What are some tips on how to trim a squirmy cat’s nails?
Original Question: It is very hard to get my cat's claws cut as he becomes upset and aggressive. For the last year, I have had them cut at my regular vet but they insist on sedating Cona (it must be a strong sedation as I have to wait a few hours for him to wake up). I am concerned with this sedation and him being somewhat overweight is risky and not necessary. I would appreciate your ideas. - Cheryl
Thanks for your question.
The first thing that we can do is reduce the stress of the build-up to the vet visit and we can do that in a number of ways. For example, we can get them used to the carrier by having it out in the house at all times and even feed your cat in there just to get them used to it. You can go on short trips to get them used to being in the car, so just pop them in the car with the engine on to start with and then take progressively longer journeys. At the same time, giving them treats and having nothing nasty waiting for them at the end of that trip so that they’re not anticipating anything scary such as a visit to the vet. Also, avoid long waits in the waiting room so make sure that you are not there really early but not late enough that you miss your appointment. Equally when you get there and you’re in the waiting room, keeping your cat off the ground and away from dogs can make a huge difference as well. And then finally you could consider feline pheromone products or medication as a last resort.

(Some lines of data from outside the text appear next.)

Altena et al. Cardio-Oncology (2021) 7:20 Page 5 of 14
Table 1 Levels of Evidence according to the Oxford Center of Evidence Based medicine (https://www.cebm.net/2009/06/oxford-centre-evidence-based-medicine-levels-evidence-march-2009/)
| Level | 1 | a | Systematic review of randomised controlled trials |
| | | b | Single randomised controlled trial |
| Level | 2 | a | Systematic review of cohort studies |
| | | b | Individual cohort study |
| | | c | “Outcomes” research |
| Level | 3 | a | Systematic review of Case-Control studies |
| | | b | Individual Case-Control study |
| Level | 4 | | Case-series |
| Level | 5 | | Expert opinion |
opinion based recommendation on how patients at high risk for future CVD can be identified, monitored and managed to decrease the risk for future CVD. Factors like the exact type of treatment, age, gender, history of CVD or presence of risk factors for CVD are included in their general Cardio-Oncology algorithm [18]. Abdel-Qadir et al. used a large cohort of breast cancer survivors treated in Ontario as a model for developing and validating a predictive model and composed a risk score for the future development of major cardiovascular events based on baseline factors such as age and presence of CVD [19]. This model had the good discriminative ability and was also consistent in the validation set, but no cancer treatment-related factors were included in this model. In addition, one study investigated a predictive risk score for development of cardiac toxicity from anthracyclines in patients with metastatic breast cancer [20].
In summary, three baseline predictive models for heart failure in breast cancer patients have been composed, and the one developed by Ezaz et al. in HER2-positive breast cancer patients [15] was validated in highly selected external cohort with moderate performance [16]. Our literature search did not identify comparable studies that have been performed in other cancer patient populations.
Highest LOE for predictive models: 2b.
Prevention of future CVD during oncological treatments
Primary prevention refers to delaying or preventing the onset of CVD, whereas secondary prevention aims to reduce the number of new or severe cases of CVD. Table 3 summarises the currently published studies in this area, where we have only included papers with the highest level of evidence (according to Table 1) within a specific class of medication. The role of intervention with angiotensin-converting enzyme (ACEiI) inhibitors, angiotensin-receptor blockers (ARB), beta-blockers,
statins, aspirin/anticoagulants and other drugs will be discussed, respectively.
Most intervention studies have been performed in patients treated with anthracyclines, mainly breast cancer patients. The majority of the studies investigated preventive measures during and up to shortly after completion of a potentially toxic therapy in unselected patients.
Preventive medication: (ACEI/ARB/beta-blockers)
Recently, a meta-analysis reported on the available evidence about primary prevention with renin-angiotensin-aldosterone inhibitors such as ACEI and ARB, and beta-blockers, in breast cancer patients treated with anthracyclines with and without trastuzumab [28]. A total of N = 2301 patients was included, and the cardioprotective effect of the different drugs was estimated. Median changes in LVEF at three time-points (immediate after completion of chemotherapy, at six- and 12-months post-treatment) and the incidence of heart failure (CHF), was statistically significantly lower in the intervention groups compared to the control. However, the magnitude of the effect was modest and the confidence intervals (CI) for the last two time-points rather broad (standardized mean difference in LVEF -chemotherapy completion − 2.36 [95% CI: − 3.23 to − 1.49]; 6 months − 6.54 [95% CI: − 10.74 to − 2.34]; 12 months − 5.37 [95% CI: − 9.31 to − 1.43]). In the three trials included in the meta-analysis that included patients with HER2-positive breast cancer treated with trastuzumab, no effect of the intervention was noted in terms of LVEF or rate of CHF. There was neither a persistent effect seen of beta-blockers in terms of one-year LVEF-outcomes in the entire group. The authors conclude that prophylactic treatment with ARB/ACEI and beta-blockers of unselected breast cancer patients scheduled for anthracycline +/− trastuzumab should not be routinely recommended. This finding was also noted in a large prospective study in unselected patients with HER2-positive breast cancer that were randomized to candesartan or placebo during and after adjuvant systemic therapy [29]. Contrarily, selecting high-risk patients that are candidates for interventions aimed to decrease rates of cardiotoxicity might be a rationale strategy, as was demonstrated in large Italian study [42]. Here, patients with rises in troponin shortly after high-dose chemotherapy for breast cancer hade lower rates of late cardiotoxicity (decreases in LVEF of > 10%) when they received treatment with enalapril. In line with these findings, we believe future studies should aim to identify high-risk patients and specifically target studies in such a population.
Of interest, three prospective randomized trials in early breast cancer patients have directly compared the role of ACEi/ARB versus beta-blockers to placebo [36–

The next step is to reduce the stress of the nail clip itself. It may be that the cat is more relaxed when they get to the vet but they’re still really not happy to have their feet touched and their nails clipped. To prepare them for this, we can potentially give them supplements or medications to calm them down that you can speak to your veterinarian about. These things are very safe to give, and generally pretty effective at allowing minor procedures like this to happen.
If there’s still no progress after implementing these strategies consider visiting a fear-free certified veterinarian. This program is a relatively new thing, which walks through the development of veterinary services that aims to avoid fear and stress. The aim is not to force ourselves on the patient as we’re trying to keep them happy at all times. So have a look and see if there’s a fear-free certified veterinarian near you.

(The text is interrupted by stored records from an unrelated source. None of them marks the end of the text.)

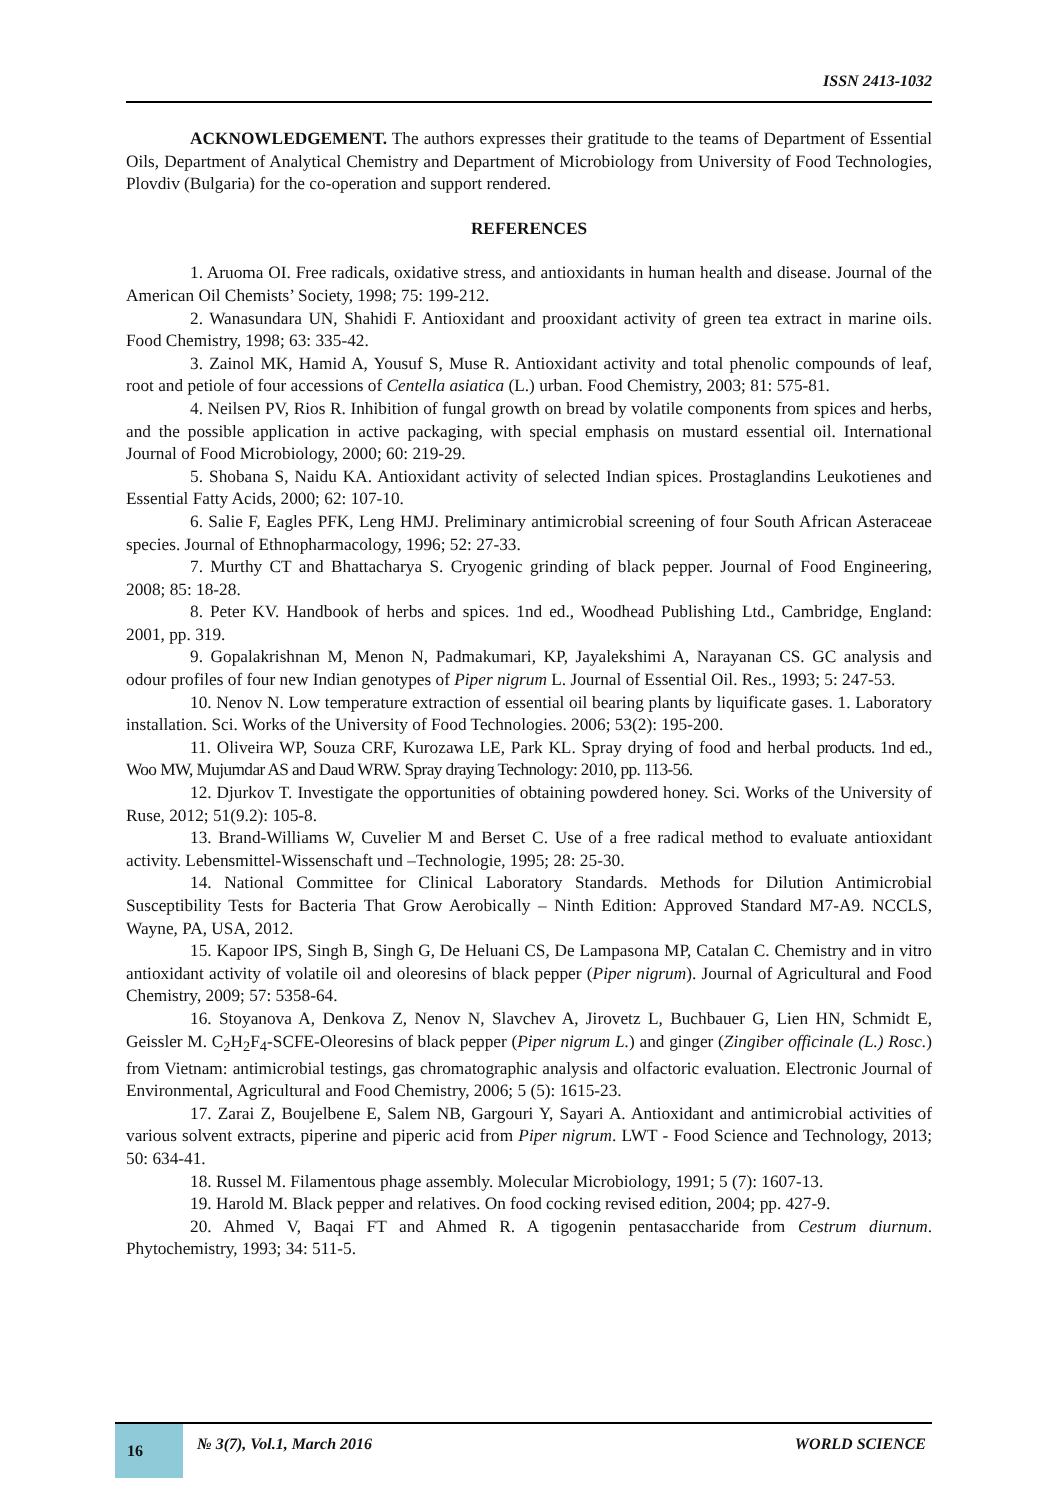ISSN 2413-1032
ACKNOWLEDGEMENT. The authors expresses their gratitude to the teams of Department of Essential Oils, Department of Analytical Chemistry and Department of Microbiology from University of Food Technologies, Plovdiv (Bulgaria) for the co-operation and support rendered.
REFERENCES
1. Aruoma OI. Free radicals, oxidative stress, and antioxidants in human health and disease. Journal of the American Oil Chemists’ Society, 1998; 75: 199-212.
2. Wanasundara UN, Shahidi F. Antioxidant and prooxidant activity of green tea extract in marine oils. Food Chemistry, 1998; 63: 335-42.
3. Zainol MK, Hamid A, Yousuf S, Muse R. Antioxidant activity and total phenolic compounds of leaf, root and petiole of four accessions of Centella asiatica (L.) urban. Food Chemistry, 2003; 81: 575-81.
4. Neilsen PV, Rios R. Inhibition of fungal growth on bread by volatile components from spices and herbs, and the possible application in active packaging, with special emphasis on mustard essential oil. International Journal of Food Microbiology, 2000; 60: 219-29.
5. Shobana S, Naidu KA. Antioxidant activity of selected Indian spices. Prostaglandins Leukotienes and Essential Fatty Acids, 2000; 62: 107-10.
6. Salie F, Eagles PFK, Leng HMJ. Preliminary antimicrobial screening of four South African Asteraceae species. Journal of Ethnopharmacology, 1996; 52: 27-33.
7. Murthy CT and Bhattacharya S. Cryogenic grinding of black pepper. Journal of Food Engineering, 2008; 85: 18-28.
8. Peter KV. Handbook of herbs and spices. 1nd ed., Woodhead Publishing Ltd., Cambridge, England: 2001, pp. 319.
9. Gopalakrishnan M, Menon N, Padmakumari, KP, Jayalekshimi A, Narayanan CS. GC analysis and odour profiles of four new Indian genotypes of Piper nigrum L. Journal of Essential Oil. Res., 1993; 5: 247-53.
10. Nenov N. Low temperature extraction of essential oil bearing plants by liquificate gases. 1. Laboratory installation. Sci. Works of the University of Food Technologies. 2006; 53(2): 195-200.
11. Oliveira WP, Souza CRF, Kurozawa LE, Park KL. Spray drying of food and herbal products. 1nd ed., Woo MW, Mujumdar AS and Daud WRW. Spray draying Technology: 2010, pp. 113-56.
12. Djurkov T. Investigate the opportunities of obtaining powdered honey. Sci. Works of the University of Ruse, 2012; 51(9.2): 105-8.
13. Brand-Williams W, Cuvelier M and Berset C. Use of a free radical method to evaluate antioxidant activity. Lebensmittel-Wissenschaft und –Technologie, 1995; 28: 25-30.
14. National Committee for Clinical Laboratory Standards. Methods for Dilution Antimicrobial Susceptibility Tests for Bacteria That Grow Aerobically – Ninth Edition: Approved Standard M7-A9. NCCLS, Wayne, PA, USA, 2012.
15. Kapoor IPS, Singh B, Singh G, De Heluani CS, De Lampasona MP, Catalan C. Chemistry and in vitro antioxidant activity of volatile oil and oleoresins of black pepper (Piper nigrum). Journal of Agricultural and Food Chemistry, 2009; 57: 5358-64.
16. Stoyanova A, Denkova Z, Nenov N, Slavchev A, Jirovetz L, Buchbauer G, Lien HN, Schmidt E, Geissler M. C<sub>2</sub>H<sub>2</sub>F<sub>4</sub>-SCFE-Oleoresins of black pepper (Piper nigrum L.) and ginger (Zingiber officinale (L.) Rosc.) from Vietnam: antimicrobial testings, gas chromatographic analysis and olfactoric evaluation. Electronic Journal of Environmental, Agricultural and Food Chemistry, 2006; 5 (5): 1615-23.
17. Zarai Z, Boujelbene E, Salem NB, Gargouri Y, Sayari A. Antioxidant and antimicrobial activities of various solvent extracts, piperine and piperic acid from Piper nigrum. LWT - Food Science and Technology, 2013; 50: 634-41.
18. Russel M. Filamentous phage assembly. Molecular Microbiology, 1991; 5 (7): 1607-13.
19. Harold M. Black pepper and relatives. On food cocking revised edition, 2004; pp. 427-9.
20. Ahmed V, Baqai FT and Ahmed R. A tigogenin pentasaccharide from Cestrum diurnum. Phytochemistry, 1993; 34: 511-5.
16
№ 3(7), Vol.1, March 2016 WORLD SCIENCE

You can also work on nail clipping at by just trying one nail at a time. Now that may not sound like very much but the nails don’t grow that quickly. I would recommend you use normal cat nail clippers and there’s a number of different types on the market. Try a few and find one that you’re most comfortable handling with or you can even just try nail file or emery board and just gently file away at that nail. Again, you don’t have to do much as you’re only doing one nail or two nails and this is something that you’ll be able to keep on top of and prevent them from becoming long in the first place.
You can also use medication or bribe with treats and the key is that we’re trying these things before any anxiety is shown. If we’re leaving it until anxiety is shown, they’ve already got to the stage where they’re stressed and you know that’s going to be counterproductive. They’re not going to be cooperative and you’re not going to help them get over that fear or that discomfort and dislike of having their nails clipped. So try and stop it before the onset of anxiety.
Now, if despite all of these things, there is still very little improvement and you’re unable to perform the nail clippings at home despite all of these strategies then consider sedation that I encourage you to speak to your vet about. There is a risk with every sedation, anaesthetic, and pretty much every procedure that we do, but by and large, if there are no other major problems, then the risk of sedation is actually very low. Being a little bit overweight does increase that risk, but not substantially and sedation is definitely better than trying to overpower a cat and get them to do what you want and veterinary staff can’t be expected to compromise their safety. I hope that gives you a few ideas in managing an aggressive cat or a cat who’s getting anxious and stressed by having their nails clipped to make it a little bit of a better experience for them. As always please speak to your veterinarian about the supplements, products and medication and as well as the strategies described above.